Pregnancy in Your 40s
Amy Scherber, 44
"I spent most of my 30s getting a successful business off the ground and traveling. I didn't get married until I was 42. I guess I always thought I'd have a baby someday, but I never worried about it. When we found out I was pregnant, my husband, Troy, and I were thrilled. I think my parents were even more excited, since they had pretty much given up on me! At my age, I think I have lots of wisdom and stability to offer my baby, so for me it's the perfect time to become a mom. I feel really good, and my doctor says the baby is doing great."
Your Body Now:
Having a baby in your 40s is common these days, and the majority of older mothers have totally normal pregnancies. Still, the risk of complications rises after age 40.
- If you're having multiples, there's an increased chance of delivering preterm or low-birth-weight babies.
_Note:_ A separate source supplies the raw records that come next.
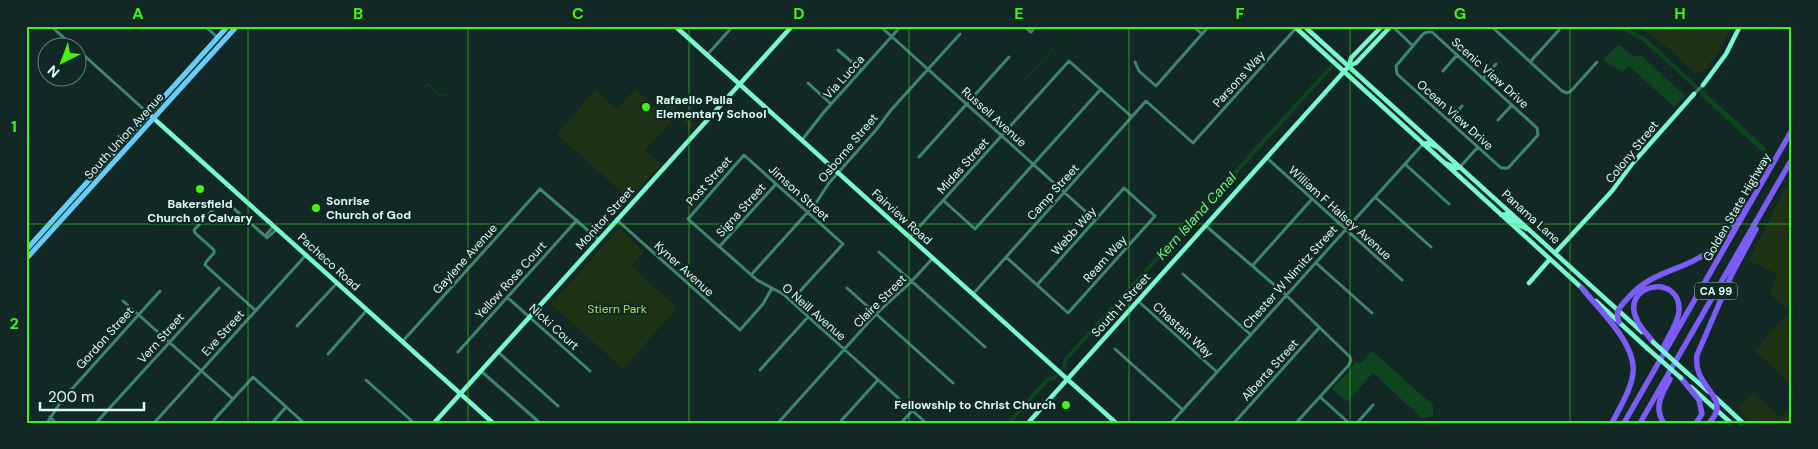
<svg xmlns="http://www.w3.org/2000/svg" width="1818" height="449" font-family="'DM Sans',sans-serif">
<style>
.green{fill:#1f3215}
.water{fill:#0e451f}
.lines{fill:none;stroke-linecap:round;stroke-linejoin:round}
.stream{stroke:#0e451f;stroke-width:1}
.canal{stroke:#0e451f;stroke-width:4}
.street{stroke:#3f8571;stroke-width:3}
.secondary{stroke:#77f8d2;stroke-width:4.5}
.primary{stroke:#67ccf7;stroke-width:5}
.highway{stroke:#7b5cf7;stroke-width:5.5}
.secondary-bridge{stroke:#77f8d2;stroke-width:4.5}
.grid{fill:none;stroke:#43f311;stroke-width:1;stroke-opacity:0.55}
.poi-dot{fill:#43f311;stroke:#122825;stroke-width:2}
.labels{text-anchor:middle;stroke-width:4.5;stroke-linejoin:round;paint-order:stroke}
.shield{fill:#122825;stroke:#9fbdb7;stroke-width:1}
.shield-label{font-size:11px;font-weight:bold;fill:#dbfdf6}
.street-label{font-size:12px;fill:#dbfdf6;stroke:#122825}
.poi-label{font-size:12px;font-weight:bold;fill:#dbfdf6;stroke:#122825;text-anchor:start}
.park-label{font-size:12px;fill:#aadb69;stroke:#122825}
.water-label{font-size:14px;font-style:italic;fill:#6ef881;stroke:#122825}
.neatline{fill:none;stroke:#43f311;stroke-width:2}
.grid-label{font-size:16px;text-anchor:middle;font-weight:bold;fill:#43f311}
</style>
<rect width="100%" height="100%" fill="#122825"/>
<path class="green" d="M1639,26h93l-14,27 -15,19 -8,1 -33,-30z
M635,89l27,24 9,-10 25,22 -4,5 -16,-14 -31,34 16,15 -32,34 -72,-65 38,-44 22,19z
M1786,186l6,5v110l-5,5h-4l-13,-12 7,-20 -28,-13z
M619,228l25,23 -13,15 46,42 -54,61 -72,-65z
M1792,309v76l-36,-33 -1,-2z
M1753,392l28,26 11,-12v17h-43l-11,-15z"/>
<path class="water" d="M1619,45l17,12 5,-2 44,41 -11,11 -45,-41 -6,6 -18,-10 -1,-4z
M1704,92l60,54 3,5 -1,1 -6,-2 -59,-54z
M1372,351l61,54v11l-10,3 -50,-46 -26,29 -15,-13c6,-8 20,-19 23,-27l6,1z"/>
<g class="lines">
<path class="stream" d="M1023,82l51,-56
M424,86l4,-2 11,11h7"/>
<path class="canal" d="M1619,26l25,13 62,57
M1064,367l2,-8 265,-292
M1009,423l38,-43 8,-3"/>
<path class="street" d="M51,26l24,22
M205,26l12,11
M880,26l215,194
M1024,26l7,6 5,-6
M1193,26l9,8
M1392,26l21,20
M1491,26l71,65 5,2 4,-2 26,-29
M1427,32h5l105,96 1,7 -30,33h-7l-104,-94 -1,-8 27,-32z
M78,50l71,64
M838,50l23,20
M707,55l26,-29
M1135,62l4,9 17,15 53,-60
M1530,62l29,-32
M1443,71l14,-16
M1483,79l13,-15
M808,83l23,21
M1694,94l9,-9
M1498,120l14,-15
M1449,121l13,-15
M802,140l22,-28 77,-86
M919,157l90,-100
M1267,158l135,122
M1405,164l44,40
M1460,167l18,-20
M1375,197l56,50
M944,201l31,28 126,-140
M617,220l123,110 23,-26 9,-16
M274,226l-9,10 2,2 10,-9
M1206,226l80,69 64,62 1,3 -3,6 -52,57
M910,237l159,-176 63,56
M719,247l57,-63
M879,252l106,95
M1006,257l62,56 87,-97 -31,-28 -87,97
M1316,263l56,50
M1253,265l59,-66
M1183,274l68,61
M751,275l65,-72 13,-20 47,-53 15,-20 69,-76
M847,288l106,95
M973,294l173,-193 47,42 105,-117
M507,297l83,74
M123,301l110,98
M791,301l52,-57 -99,-89 -56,64 69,61 26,14 143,129
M1138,301l79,71
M255,310l-50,-45 1,-3 8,-9v-3l-19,-17 -1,-3 27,-29 3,-1 41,36
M297,326l40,-43
M402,342l138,-153 59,51
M1115,349l68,61
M458,352l119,-132
M498,352l60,54
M328,354l39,-44
M760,370l48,-53
M481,371l59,52
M366,380l48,43
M1320,397l29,26
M50,417l6,6
M214,420l39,-43 51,46
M841,421l37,-41
M47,423l15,-23 98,-109
M96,423l123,-135
M154,423l152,-168
M272,423l14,-16
M778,423l98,-109 34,-31 23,-25
M901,423l11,-12
M1171,423l252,-279
M1234,423l85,-95
M1357,423l16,-18
M1420,423h2"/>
<path class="secondary" d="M675,26l441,397
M1294,26l289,263
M1304,26l338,306
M1349,66l7,-3 35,-37
M1703,85l23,-31 14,-28
M151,116l342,307
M1423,144l5,-1 11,5
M1445,163l12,5 3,-1
M1501,215l6,-1 14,12 6,3
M1555,253l57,-62 20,-27 62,-70
M1529,283l21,-24
M1596,301l51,47
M1686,372l23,20
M1691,387l40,36
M1715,397l28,26
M434,423l358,-397
M1028,423l321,-357 2,-8 31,-32"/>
<path class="primary" d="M26,250l202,-224
M26,259l211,-233"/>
<path class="highway" d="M1582,288c17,22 55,56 51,85 -2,17 -13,34 -21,50
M1619,322c-4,-11 0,-14 8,-23 26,-30 55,-27 83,-48 15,-12 25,-31 36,-47
M1653,342c-5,-7 -13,-14 -16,-22 -18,-36 44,-48 42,-9 -1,12 -10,24 -15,35
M1681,378l18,22 3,14 -6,9
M1624,423l168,-293
M1640,423l152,-264
M1664,423c-11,-16 -2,-29 6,-44
M1709,423c25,-27 -17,-34 -12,-68l35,-81 24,-45"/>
<path class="secondary-bridge" d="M1653,342l33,30
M1647,348l34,30"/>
</g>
<path class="grid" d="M248,26v397M468,26v397M689,26v397M909,26v397M1129,26v397M1350,26v397M1570,26v397M26,224h1766"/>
<g class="poi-dot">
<circle cx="646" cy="107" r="5"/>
<circle cx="200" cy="189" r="5"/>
<circle cx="316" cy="208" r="5"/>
<circle cx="1066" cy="405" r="5"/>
</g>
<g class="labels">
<rect class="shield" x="1695" y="282.5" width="42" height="17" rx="4"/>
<g class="shield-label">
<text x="1716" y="295">CA 99</text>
</g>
<g class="street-label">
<text transform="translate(1490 73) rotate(42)" y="4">Scenic View Drive</text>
<text transform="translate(844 77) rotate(-48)" y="4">Via Lucca</text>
<text transform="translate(1239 79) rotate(-48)" y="4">Parsons Way</text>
<text transform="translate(1455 115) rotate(42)" y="4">Ocean View Drive</text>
<text transform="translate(994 117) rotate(42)" y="4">Russell Avenue</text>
<text transform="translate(124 136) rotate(-48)" y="4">South Union Avenue</text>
<text transform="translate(848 148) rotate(-50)" y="4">Osborne Street</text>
<text transform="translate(1632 152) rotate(-51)" y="4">Colony Street</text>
<text transform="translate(963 166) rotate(-48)" y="4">Midas Street</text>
<text transform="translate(709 181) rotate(-48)" y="4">Post Street</text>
<text transform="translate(1053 192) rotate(-48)" y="4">Camp Street</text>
<text transform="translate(799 193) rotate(42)" y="4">Jimson Street</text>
<text transform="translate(1737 207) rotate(-60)" y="4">Golden State Highway</text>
<text transform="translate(741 210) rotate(-48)" y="4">Signa Street</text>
<text transform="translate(1340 213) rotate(42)" y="4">William F Halsey Avenue</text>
<text transform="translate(902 217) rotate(42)" y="4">Fairview Road</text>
<text transform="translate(1531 217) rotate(42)" y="4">Panama Lane</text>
<text transform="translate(605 218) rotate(-48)" y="4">Monitor Street</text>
<text transform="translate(1074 231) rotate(-48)" y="4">Webb Way</text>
<text transform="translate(465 259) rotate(-48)" y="4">Gaylene Avenue</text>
<text transform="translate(1105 259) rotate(-48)" y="4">Ream Way</text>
<text transform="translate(329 262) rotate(42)" y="4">Pacheco Road</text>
<text transform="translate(684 269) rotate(42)" y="4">Kyner Avenue</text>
<text transform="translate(1290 277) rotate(-48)" y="4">Chester W Nimitz Street</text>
<text transform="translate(511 280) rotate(-48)" y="4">Yellow Rose Court</text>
<text transform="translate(880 301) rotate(-45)" y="4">Claire Street</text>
<text transform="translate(1121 305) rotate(-48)" y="4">South H Street</text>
<text transform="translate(814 312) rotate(41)" y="4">O Neill Avenue</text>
<text transform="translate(554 327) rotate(42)" y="4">Nicki Court</text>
<text transform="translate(1183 330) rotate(42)" y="4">Chastain Way</text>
<text transform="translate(223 333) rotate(-48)" y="4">Eve Street</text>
<text transform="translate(105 338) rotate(-48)" y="4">Gordon Street</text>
<text transform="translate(161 338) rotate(-48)" y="4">Vern Street</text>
<text transform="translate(1270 370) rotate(-48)" y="4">Alberta Street</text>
</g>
<g class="poi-label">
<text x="656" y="104">Rafaello Palla<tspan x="656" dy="14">Elementary School</tspan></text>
<text x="326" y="205">Sonrise<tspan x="326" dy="14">Church of God</tspan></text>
<text x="200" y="208" text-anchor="middle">Bakersfield<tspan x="200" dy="14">Church of Calvary</tspan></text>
<text x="1056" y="409" text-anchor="end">Fellowship to Christ Church</text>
</g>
<g class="park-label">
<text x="617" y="313">Stiern Park</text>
</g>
<g class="water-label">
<text transform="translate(1196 216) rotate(-48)" y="5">Kern Island Canal</text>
</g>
</g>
<rect width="1818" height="449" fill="none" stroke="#122825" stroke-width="55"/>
<g transform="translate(62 62) rotate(222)"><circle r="24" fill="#122825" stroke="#627d79"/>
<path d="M0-4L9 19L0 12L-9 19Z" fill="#43f311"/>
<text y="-8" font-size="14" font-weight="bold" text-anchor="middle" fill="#dbfdf6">N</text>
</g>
<path d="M40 402v8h104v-8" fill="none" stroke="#dbfdf6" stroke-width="2.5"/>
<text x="48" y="402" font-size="15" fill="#dbfdf6" stroke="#122825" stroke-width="4" paint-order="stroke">200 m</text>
<rect x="28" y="28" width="1762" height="394" class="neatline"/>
<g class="grid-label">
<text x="138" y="19">A</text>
<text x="358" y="19">B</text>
<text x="578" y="19">C</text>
<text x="799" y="19">D</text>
<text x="1019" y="19">E</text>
<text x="1240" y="19">F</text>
<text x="1460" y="19">G</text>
<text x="1680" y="19">H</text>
<text x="14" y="132">1</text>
<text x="14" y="329">2</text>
</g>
</svg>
- Your risk of chromosomal abnormalities continues to go up. (At 40, your chance of having a baby with Down syndrome is 1 in 106).
- The good news? If you're physically fit, eat well, and don't have preexisting health conditions such as diabetes or hypertension, your overall risk of other pregnancy complications isn't markedly higher than that of a woman in her 20s or 30s.
Your Mind Now:
You're definitely prepared to have a baby at this point in your life, particularly if you married late or if you've gone through years of fertility treatments. Here are some things you can expect.
- The self-confidence and perspective you've picked up in your life may make you more patient in dealing with a demanding newborn.
- You might have higher expectations of yourself than someone in her 20s or 30s since you've waited so long and perhaps invested so much to get pregnant. Remind yourself that you don't have to be a perfect mother.
- It's likely you won't have as many friends with small children at this stage, so don't hesitate to make friends with younger moms. "Motherhood is the great unifier," Dr. Howard says. "When you're with your baby in the park, age issues sort of melt away because babies are the focus."